Sen. Chuck Grassley (R-Iowa) is among several Republican lawmakers to call for a more detailed justification of President Donald Trump’s firing of the State Department’s inspector general.
A White House official said on May 16 that the decision to oust Linick was prompted by Secretary of State Mike Pompeo himself. “Secretary Pompeo recommended the move, and President Trump agreed,” the official said.
Linick is expected to serve for several more weeks as, by law, the administration must give Congress 30 days’ notice of plans to dismiss an inspector general.
“The President has not provided the kind of justification for the removal of IG Linick required by this law,” Collins wrote.
Sen. Mitt Romney of Utah, a vocal Trump critic, responded more broadly to the dismissal of Linick, who was the fourth watchdog axed in the last three months.
“The firings of multiple Inspectors General is unprecedented; doing so without good cause chills the independence essential to their purpose,” Romney wrote in a tweet. “It is a threat to accountable democracy and a fissure in the constitutional balance of power.”
Defending the president’s actions was senior adviser Peter Navarro, who on Sunday said Trump “clearly has the legal authority” to remove Linick.
“There’s a bureaucracy out there. There’s a lot of people in that bureaucracy who think that they got elected president and not Donald J. Trump,” he told ABC in an interview.
“Some people call it the deep state. I think that’s apt,” Navarro said, adding, “There’s always going to be somebody better to replace them, somebody more loyal—not to the president necessarily—but to the Trump agenda.”
“So, I don’t mourn the loss of people when they leave this bureaucracy,” he added.
In his call for justification of Linick’s dismissal, Grassley said that while he objected to how the watchdog handled the inquiry into the role the State Department played in the controversial Trump-Russia collusion probe, he said the important role inspectors general play in American democracy demands a detailed explanation in case of firing.

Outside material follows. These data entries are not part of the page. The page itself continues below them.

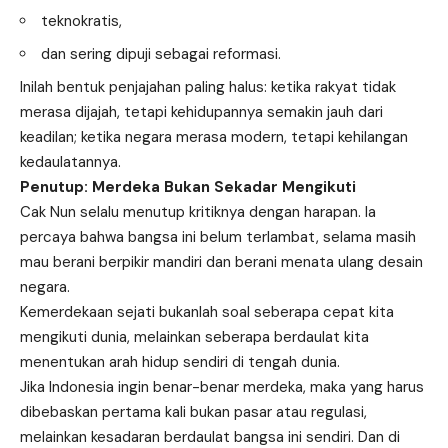
teknokratis,
dan sering dipuji sebagai reformasi.
Inilah bentuk penjajahan paling halus: ketika rakyat tidak
merasa dijajah, tetapi kehidupannya semakin jauh dari
keadilan; ketika negara merasa modern, tetapi kehilangan
kedaulatannya.
Penutup: Merdeka Bukan Sekadar Mengikuti
Cak Nun selalu menutup kritiknya dengan harapan. Ia
percaya bahwa bangsa ini belum terlambat, selama masih
mau berani berpikir mandiri dan berani menata ulang desain
negara.
Kemerdekaan sejati bukanlah soal seberapa cepat kita
mengikuti dunia, melainkan seberapa berdaulat kita
menentukan arah hidup sendiri di tengah dunia.
Jika Indonesia ingin benar-benar merdeka, maka yang harus
dibebaskan pertama kali bukan pasar atau regulasi,
melainkan kesadaran berdaulat bangsa ini sendiri. Dan di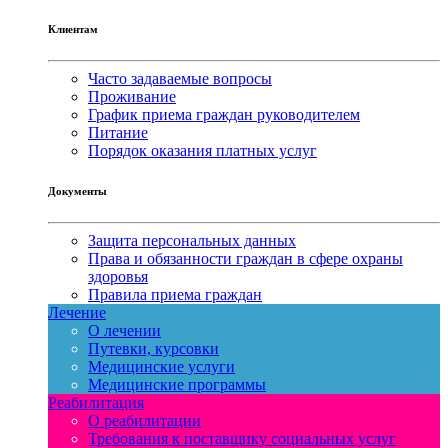
Клиентам
Часто задаваемые вопросы
Проживание
График приема граждан руководителем
Питание
Порядок оказания платных услуг
Документы
Защита персональных данных
Права и обязанности граждан в сфере охраны
здоровья
Правила приема граждан
Лечение
О лечении
Путевки, курсовки
Медицинские услуги
Медицинские программы
Реабилитация
О реабилитации
Требования к поставщику социальных услуг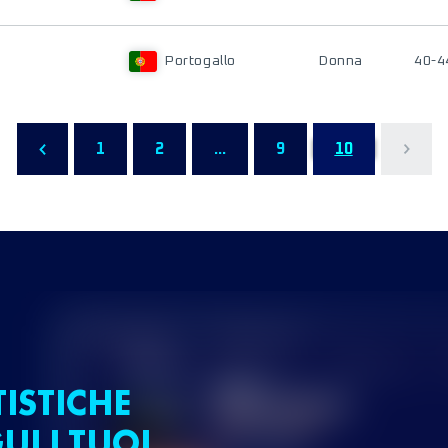
Portogallo
Donna
40-4
1
2
...
9
10
TISTICHE
UI I TUOI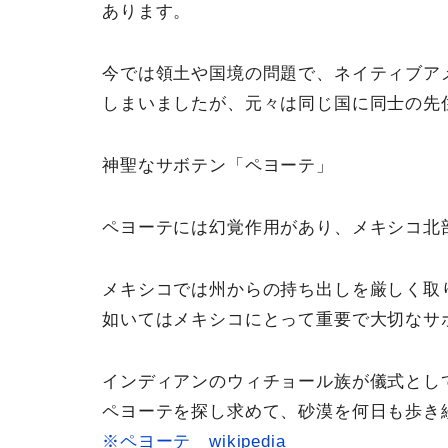
あります。
今では領土や国境の問題で、ネイティブア
しまいましたが、元々は同じ国に同士の先
神聖なサボテン「ペヨーテ」
ペヨーテには幻覚作用があり、メキシコ北
メキシコでは州からの持ち出しを厳しく取
如いてはメキシコにとって重要で大切なサ
インディアンのウィチョール族が儀式とし
ペヨーテを探し求めて、砂漠を何日も歩き
※ペヨーテ wikipedia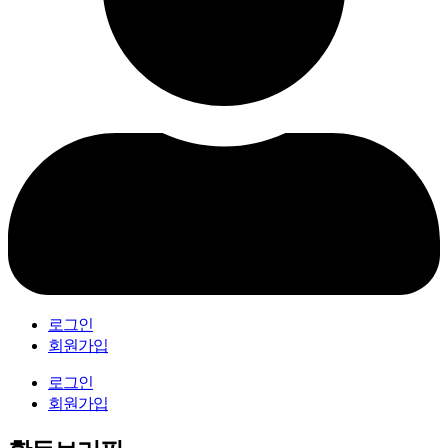
로그인
회원가입
로그인
회원가입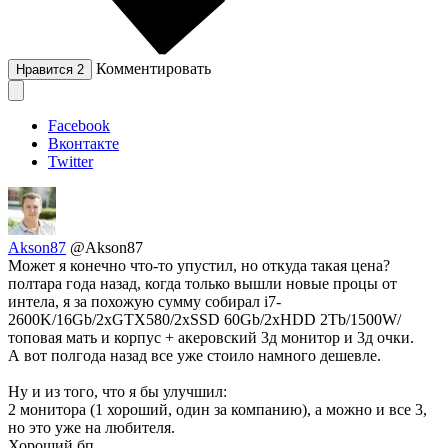
Комментировать
Нравится
2
Facebook
Вконтакте
Twitter
Akson87
@Akson87
Может я конечно что-то упустил, но откуда такая цена?
полтара года назад, когда только вышли новые процы от
интела, я за похожую сумму собирал i7-
2600K/16Gb/2xGTX580/2xSSD 60Gb/2xHDD 2Tb/1500W/
топовая мать и корпус + акеровский 3д монитор и 3д очки.
А вот полгода назад все уже стоило намного дешевле.
Ну и из того, что я бы улучшил:
2 монитора (1 хороший, один за компанию), а можно и все 3,
но это уже на любителя.
Хороший бп.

“Here again, inspectors general are crucial in correcting government failures and promoting the accountability that the American people deserve,” Grassley said. “Although he failed to fully evaluate the State Department’s role in advancing the debunked Russian collusion investigation, those shortcomings do not waive the President’s responsibility to provide details to Congress when removing an IG.”